▶ _TEXTE DU DOCUMENT_
À l’automne 1941, Éluard est entré en contact avec le groupe surréaliste de la Main à plume (nom rimbaldien tiré d’Une saison en enfer : « La main à plume vaut la main à charrue ») et spécialement avec le jeune Noël Arnaud. Dès la fin octobre 1941, en effet, les deux hommes ont des projets communs, comme en portent trace les lettres et pneumatiques que le premier adresse au second dont la Bibliothèque de l’Arsenal conserve des photocopies pour les seules années 1941-1942. « Je pense à cette phrase de Montesquieu, qui pourrait nous servir, ne serait-ce qu’en citation, lui écrit-il alors : «Pour faire de grandes choses, il ne faut pas être un si grand génie : il ne faut pas être au-dessus des hommes ; il faut être avec eux» », maxime présente dans les Cahiers de Montesquieu que vient de publier Bernard Grasset au printemps et dont la presse se fait l’écho.

Depuis Vézelay où il demeure avec Nusch jusqu’à la mi-mars, Éluard écrit à Arnaud depuis l’hôtel du Cheval blanc : « la vie est plus facile ici qu’à Paris. Et ce pays est très beau sous la neige. Travaillez-vous ? […] Je resterai absent le plus longtemps possible. Écrivez-moi. » À son retour à Paris, Éluard reprend contact le 9 avril avec Arnaud pour publier des morceaux choisis de « Poésie involontaire et poésie intentionnelle » dans la prochaine parution de la Main à plume (lui ayant déjà donné un texte pour Transfusion du verbe édité en décembre) ; après bien des échanges et des difficultés, Poésie involontaire et Poésie intentionnelle paraîtra en juillet.

▶ _EXERCICES_
1/ Traduisez en anglais cette phrase du texte sur Éluard : « Et ce pays est très beau sous la neige. »
2/ Citez le passage du texte sur Éluard qui commence aux mots « À l’automne 1941, Éluard » et s'arrête après « se fait l’écho. ».

▶ _ENTRÉES DE DONNÉES_
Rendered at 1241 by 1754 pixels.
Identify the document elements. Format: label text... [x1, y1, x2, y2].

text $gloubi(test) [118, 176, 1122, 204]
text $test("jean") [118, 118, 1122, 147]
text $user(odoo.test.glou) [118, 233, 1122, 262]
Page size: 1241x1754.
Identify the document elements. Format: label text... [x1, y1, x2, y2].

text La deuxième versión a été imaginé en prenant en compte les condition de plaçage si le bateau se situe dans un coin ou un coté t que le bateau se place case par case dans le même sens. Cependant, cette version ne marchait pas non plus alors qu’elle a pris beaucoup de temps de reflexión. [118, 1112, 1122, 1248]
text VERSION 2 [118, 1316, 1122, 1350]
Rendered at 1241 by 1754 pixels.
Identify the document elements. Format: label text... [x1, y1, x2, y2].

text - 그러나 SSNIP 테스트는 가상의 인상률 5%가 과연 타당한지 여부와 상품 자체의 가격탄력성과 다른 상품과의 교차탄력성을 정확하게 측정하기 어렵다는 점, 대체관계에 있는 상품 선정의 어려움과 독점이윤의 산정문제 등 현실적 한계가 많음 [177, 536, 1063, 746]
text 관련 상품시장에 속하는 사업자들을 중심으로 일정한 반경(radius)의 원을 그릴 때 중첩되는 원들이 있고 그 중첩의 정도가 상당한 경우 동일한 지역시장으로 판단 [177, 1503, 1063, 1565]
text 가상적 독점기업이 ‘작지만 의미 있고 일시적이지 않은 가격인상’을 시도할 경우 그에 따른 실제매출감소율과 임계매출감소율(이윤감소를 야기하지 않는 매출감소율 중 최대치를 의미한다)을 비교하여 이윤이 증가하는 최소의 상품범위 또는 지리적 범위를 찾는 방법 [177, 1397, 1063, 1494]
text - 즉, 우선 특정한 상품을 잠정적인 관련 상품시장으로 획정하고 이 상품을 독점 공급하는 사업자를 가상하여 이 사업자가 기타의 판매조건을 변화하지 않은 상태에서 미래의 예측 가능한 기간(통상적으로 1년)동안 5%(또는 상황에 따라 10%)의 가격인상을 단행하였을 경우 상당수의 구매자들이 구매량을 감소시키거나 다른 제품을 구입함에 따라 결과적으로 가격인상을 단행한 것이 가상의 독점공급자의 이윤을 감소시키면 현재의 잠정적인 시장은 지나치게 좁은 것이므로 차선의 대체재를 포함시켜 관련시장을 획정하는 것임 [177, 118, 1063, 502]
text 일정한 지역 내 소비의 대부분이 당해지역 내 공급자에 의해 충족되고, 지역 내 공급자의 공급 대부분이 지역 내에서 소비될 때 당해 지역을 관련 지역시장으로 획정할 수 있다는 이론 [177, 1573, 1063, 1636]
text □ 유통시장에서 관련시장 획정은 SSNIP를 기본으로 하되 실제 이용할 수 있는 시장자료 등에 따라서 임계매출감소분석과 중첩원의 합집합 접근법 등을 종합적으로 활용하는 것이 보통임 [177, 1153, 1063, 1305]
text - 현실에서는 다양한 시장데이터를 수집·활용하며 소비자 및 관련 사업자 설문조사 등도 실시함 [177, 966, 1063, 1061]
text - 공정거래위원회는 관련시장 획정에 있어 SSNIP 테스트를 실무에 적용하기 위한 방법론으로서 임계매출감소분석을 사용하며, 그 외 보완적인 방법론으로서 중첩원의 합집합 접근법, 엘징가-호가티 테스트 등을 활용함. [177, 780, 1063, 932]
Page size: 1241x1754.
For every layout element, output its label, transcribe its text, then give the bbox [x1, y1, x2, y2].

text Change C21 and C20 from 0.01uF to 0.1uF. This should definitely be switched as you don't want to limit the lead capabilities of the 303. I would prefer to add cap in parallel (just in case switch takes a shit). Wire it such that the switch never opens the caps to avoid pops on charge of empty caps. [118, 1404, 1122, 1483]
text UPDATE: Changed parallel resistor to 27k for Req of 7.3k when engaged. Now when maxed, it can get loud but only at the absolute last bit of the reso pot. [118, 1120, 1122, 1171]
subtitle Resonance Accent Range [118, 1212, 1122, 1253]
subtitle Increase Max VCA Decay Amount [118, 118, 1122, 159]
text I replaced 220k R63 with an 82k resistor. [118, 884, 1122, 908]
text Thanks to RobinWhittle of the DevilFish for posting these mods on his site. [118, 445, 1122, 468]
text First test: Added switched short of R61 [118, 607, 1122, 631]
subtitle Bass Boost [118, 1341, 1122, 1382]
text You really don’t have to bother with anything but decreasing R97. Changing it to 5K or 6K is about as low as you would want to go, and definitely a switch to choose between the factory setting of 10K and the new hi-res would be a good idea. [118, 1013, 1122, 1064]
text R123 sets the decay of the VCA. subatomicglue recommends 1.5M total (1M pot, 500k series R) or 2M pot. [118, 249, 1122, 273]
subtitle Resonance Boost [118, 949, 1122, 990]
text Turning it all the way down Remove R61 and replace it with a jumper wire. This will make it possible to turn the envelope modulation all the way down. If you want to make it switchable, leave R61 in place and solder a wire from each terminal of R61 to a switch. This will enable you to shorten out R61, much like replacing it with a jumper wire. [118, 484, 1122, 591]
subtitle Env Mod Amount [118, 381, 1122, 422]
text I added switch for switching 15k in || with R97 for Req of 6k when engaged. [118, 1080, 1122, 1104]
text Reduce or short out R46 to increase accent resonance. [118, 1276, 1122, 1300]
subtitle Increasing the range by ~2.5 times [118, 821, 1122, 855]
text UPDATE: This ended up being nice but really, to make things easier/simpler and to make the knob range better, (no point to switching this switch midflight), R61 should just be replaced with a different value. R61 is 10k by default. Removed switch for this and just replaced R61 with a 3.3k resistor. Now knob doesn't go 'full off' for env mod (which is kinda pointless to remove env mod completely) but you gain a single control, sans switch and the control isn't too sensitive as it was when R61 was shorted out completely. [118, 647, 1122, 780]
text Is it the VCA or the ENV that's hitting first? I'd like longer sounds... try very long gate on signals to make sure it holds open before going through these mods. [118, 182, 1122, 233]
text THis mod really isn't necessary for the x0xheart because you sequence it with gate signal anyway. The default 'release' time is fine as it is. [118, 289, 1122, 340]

▶ _RÉPONSES PAR EXERCICE_
1/ And this region is very beautiful under the snow.

2/
À l’automne 1941, Éluard est entré en contact avec le groupe surréaliste de la Main à plume (nom rimbaldien tiré d’Une saison en enfer : « La main à plume vaut la main à charrue ») et spécialement avec le jeune Noël Arnaud. Dès la fin octobre 1941, en effet, les deux hommes ont des projets communs, comme en portent trace les lettres et pneumatiques que le premier adresse au second dont la Bibliothèque de l’Arsenal conserve des photocopies pour les seules années 1941-1942. « Je pense à cette phrase de Montesquieu, qui pourrait nous servir, ne serait-ce qu’en citation, lui écrit-il alors : «Pour faire de grandes choses, il ne faut pas être un si grand génie : il ne faut pas être au-dessus des hommes ; il faut être avec eux» », maxime présente dans les Cahiers de Montesquieu que vient de publier Bernard Grasset au printemps et dont la presse se fait l’écho.